Work order
Look below for lines that hold the string "wrist" and copy each one.

Record extracts
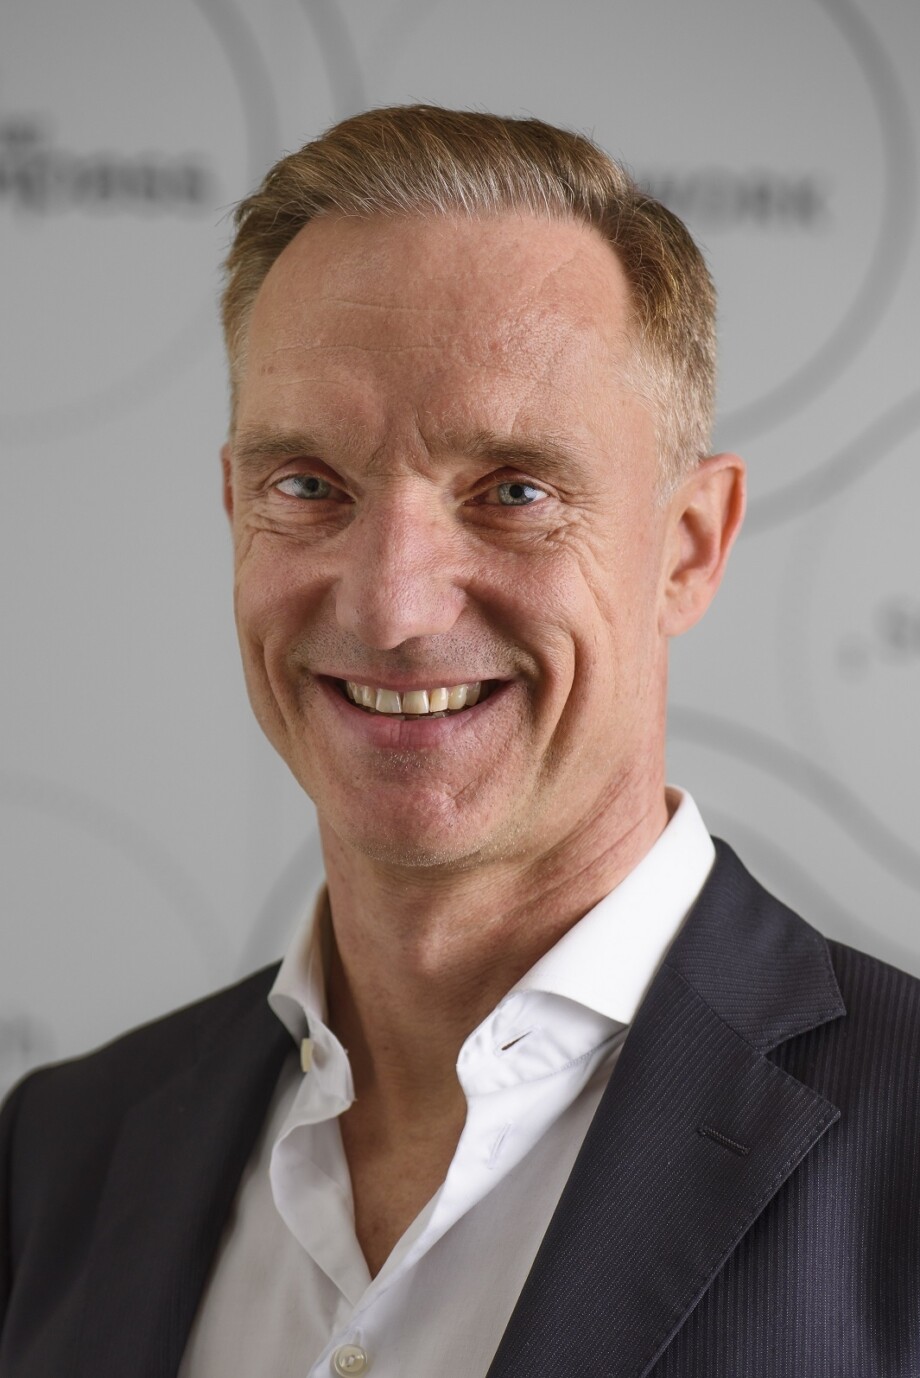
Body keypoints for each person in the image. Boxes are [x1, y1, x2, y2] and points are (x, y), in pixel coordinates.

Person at [1, 105, 919, 1378]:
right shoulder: (61, 1153)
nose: (391, 604)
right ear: (233, 508)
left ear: (687, 546)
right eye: (307, 485)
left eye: (514, 493)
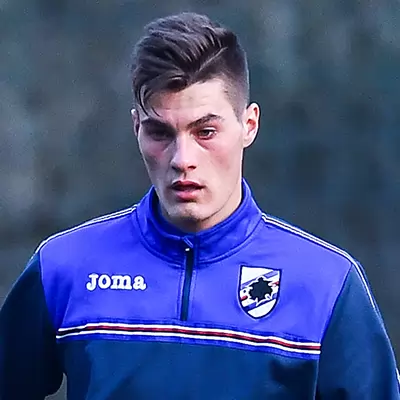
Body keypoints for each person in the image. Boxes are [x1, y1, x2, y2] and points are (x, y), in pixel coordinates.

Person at [0, 11, 399, 400]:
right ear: (137, 128)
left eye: (205, 131)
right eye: (160, 133)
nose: (182, 159)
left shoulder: (327, 284)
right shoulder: (64, 267)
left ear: (249, 125)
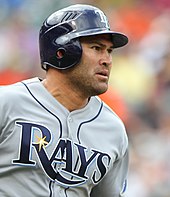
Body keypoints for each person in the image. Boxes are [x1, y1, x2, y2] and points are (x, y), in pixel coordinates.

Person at [0, 4, 129, 197]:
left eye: (109, 51)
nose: (107, 60)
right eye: (97, 48)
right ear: (62, 51)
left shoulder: (113, 130)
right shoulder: (7, 103)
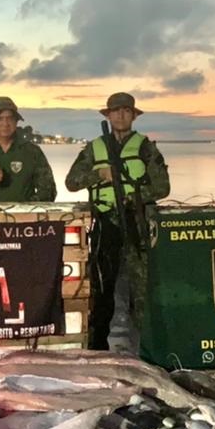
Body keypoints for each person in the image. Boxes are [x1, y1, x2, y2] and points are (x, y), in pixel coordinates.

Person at [65, 92, 171, 351]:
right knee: (102, 289)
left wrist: (134, 197)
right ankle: (98, 348)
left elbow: (163, 187)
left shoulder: (146, 147)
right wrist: (98, 174)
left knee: (142, 289)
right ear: (108, 115)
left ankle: (151, 348)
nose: (121, 115)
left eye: (126, 111)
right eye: (116, 111)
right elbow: (71, 182)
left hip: (137, 224)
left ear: (133, 116)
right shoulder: (94, 148)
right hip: (106, 224)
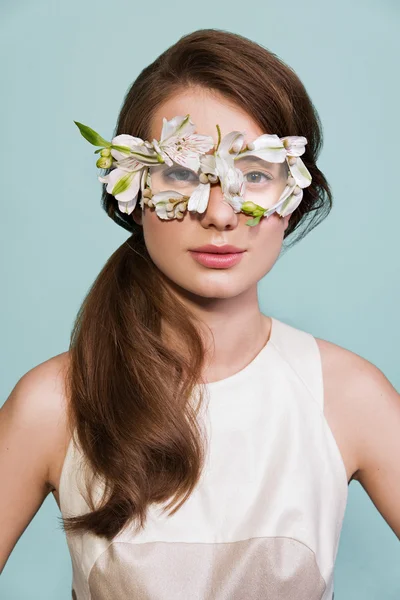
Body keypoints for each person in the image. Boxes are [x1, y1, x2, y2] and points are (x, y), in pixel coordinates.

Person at [0, 28, 399, 600]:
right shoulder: (53, 404)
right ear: (132, 190)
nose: (219, 213)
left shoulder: (349, 396)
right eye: (183, 175)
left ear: (294, 194)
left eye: (255, 174)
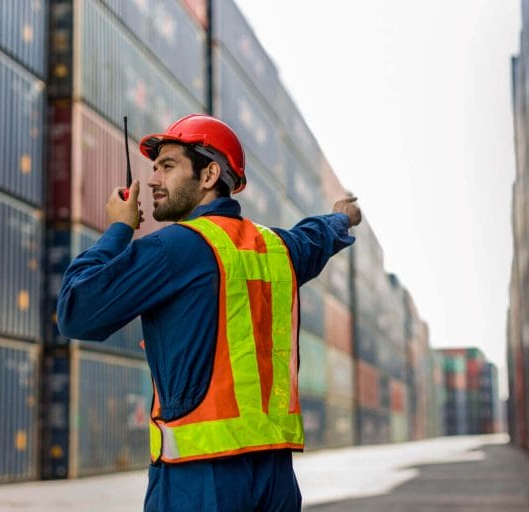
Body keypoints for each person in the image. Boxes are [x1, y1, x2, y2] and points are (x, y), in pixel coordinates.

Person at [57, 114, 362, 511]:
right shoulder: (280, 248)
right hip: (275, 481)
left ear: (209, 175)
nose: (152, 181)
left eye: (167, 166)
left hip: (200, 480)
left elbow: (76, 311)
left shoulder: (175, 248)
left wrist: (118, 229)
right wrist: (342, 217)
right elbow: (315, 236)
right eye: (154, 168)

Task answer
left wrist: (134, 197)
right wrist: (98, 174)
left wrist: (118, 229)
right wrist: (342, 217)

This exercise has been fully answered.